__Provided information__:

******************************

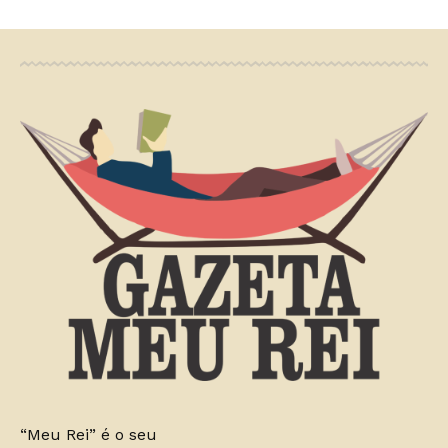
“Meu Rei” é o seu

******************************

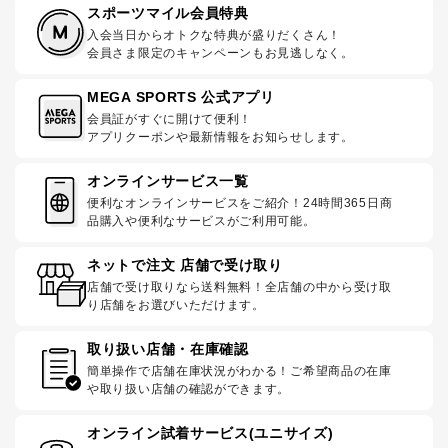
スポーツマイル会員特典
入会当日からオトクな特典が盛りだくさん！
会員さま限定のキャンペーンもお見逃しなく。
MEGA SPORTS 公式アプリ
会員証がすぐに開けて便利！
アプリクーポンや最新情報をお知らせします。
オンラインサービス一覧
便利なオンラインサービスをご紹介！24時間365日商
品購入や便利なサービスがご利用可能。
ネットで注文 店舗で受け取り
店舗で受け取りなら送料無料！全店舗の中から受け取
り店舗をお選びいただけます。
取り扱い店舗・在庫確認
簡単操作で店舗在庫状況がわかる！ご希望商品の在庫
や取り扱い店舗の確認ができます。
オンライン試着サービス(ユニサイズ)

******************************

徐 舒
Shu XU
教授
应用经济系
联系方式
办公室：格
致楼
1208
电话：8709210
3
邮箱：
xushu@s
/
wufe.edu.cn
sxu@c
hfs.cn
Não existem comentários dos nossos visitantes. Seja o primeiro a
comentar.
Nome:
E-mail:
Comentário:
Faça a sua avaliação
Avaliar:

******************************

__Instructions to follow__: The range runs from the line with "店舗で受け取りなら送料無料！全店舗の中から受け取" up to and including the line with "オンライン試着サービス(ユニサイズ)" in the listing above; please write out exactly those lines and nothing more.

__Completed exercise__:
店舗で受け取りなら送料無料！全店舗の中から受け取
り店舗をお選びいただけます。
取り扱い店舗・在庫確認
簡単操作で店舗在庫状況がわかる！ご希望商品の在庫
や取り扱い店舗の確認ができます。
オンライン試着サービス(ユニサイズ)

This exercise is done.